A Sept. 5 NewsReal post by Paul Cooper falsely portrays a segment on MSNBC's "The Rachel Maddow Show" as on in which "guest host Ana Marie Cox called for censorship of blogs like NewsRealblog.com and WorldNetDaily (which is her focus)" and that "Cox and [guest Sam] Tanenhaus both are ready to call all moderate Republicans to silence and 'reign in' [sic] conservative blogs."
But WND is more than the "focus" of the segment -- it's the only outlet mentioned. Not only is NewsReal not mentioned, despite Cooper's suggestion otherwise, no other "conservative blog" is either. And Cox didn't "call for censorship"; as Cooper goes on to write, she urged mainstream conservatives to denounce such fringe publications as WND and not mainstream their conspiracy theories.
Cooper then writes:
The focus of the interview is suggesting that conservative blogs are promoting “conspiracy theories” like the Obama birthers. Cox and Tanenhaus draw a comparison to the 1960s when William F. Buckley Jr. effectively wrote the John Birch Society out of the conservative movement by denouncing them as crank conspiracists. Cox and Tanenhaus claim that there’s no one in the Conservative Movement doing this today. This is a complete lie. “Mainstream,” “moderate” conservatives have denounced the Birther Conspiracy. David Horowitz, NewsReal, Mike Huckabee, and Ann Coulter have all dismissed the notion that President Barack Obama is not a natural born citizen.

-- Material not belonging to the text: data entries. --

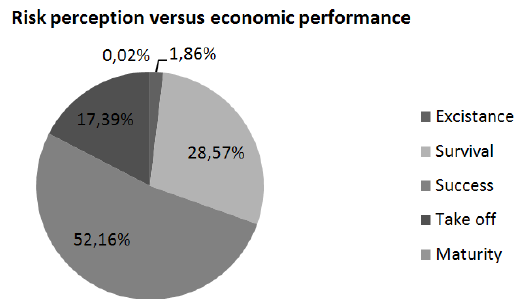
Fig. 10. Risk perception versus economic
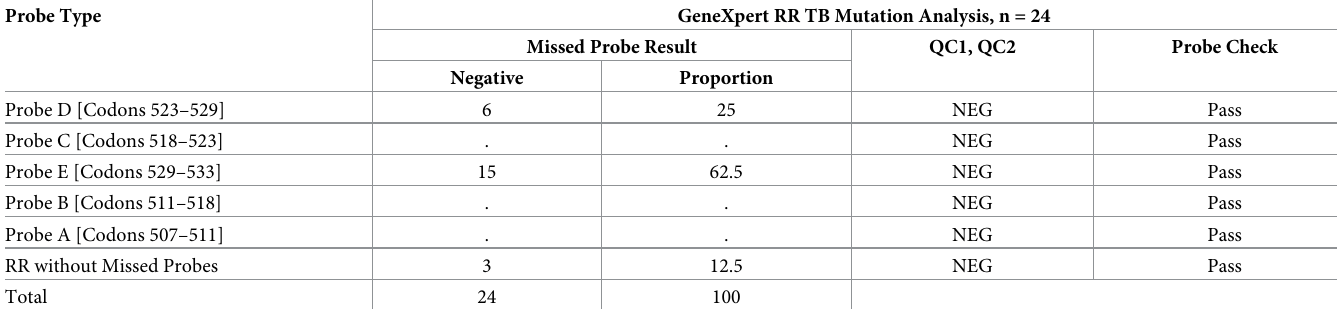
Table 3. The proportion of mutations conferring RR-TB detected in the RRDR in Addis Ababa from October 2019 to March 2020.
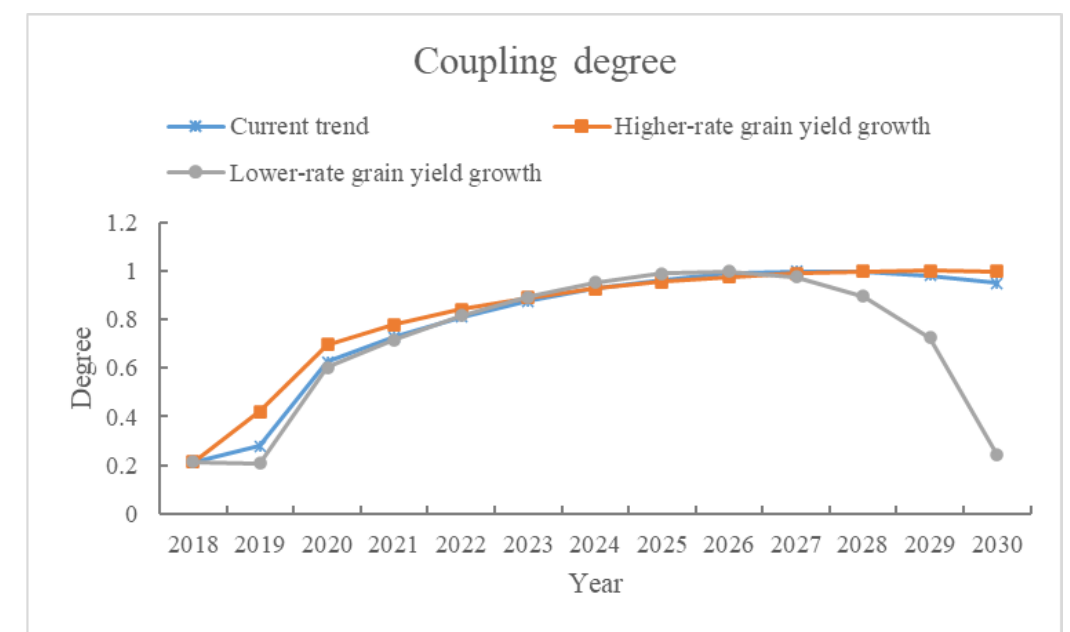
Figure 8. Coupling degree under three scenarios.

But the birther issue is not the only conspiracy theory Cox cited. She also noted WND's role in promoting the "deather" issue -- the discredited idea that health care reformcontains "death panels" -- and that "it's currently warning that the White House is spying on your Facebook page." Cooper doesn't mention these -- perhaps because his fellow NewsReal writers, far from dismissing it, have endorsed the "death panel" attack.

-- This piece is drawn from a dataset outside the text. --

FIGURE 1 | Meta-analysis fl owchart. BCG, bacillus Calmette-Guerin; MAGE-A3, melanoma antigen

Further, Cooper's claim that "'Mainstream,' 'moderate' conservatives have denounced the Birther Conspiracy" belies the fact that such denunciation has not been consistent. As Cooper Cox and Tanenhaus note:
TANENHAUS: Now what we see are supposed intellectuals on the right who are really mouthpieces of the party and don't differ with it in any way. So they give you not denunciations of these sorts of conspiracy theories but highbrow versions of them. In other words, they agree.
COX: Like in the National Review recently, actually, about this birther thing, they sort of very -- I think very proudly pat themselves on the back about running this editorial saying that they didn't buy into the birther movement. But then --
TANENHAUS: They pulled out some evidence.
COX: That's right.
TANENHAUS: Well, you know, the great historian --
COX: They pulled -- they had someone write a piece that said, "Well, I don't believe in the birther movement, but it raises some interesting questions."
Indeed, while NewsReal sister publication FrontPageMag did denounce the birthers back in April, it has not done so in any significant way since then -- and we don't see Cooper exactly rushing to do any substantive denunciation now.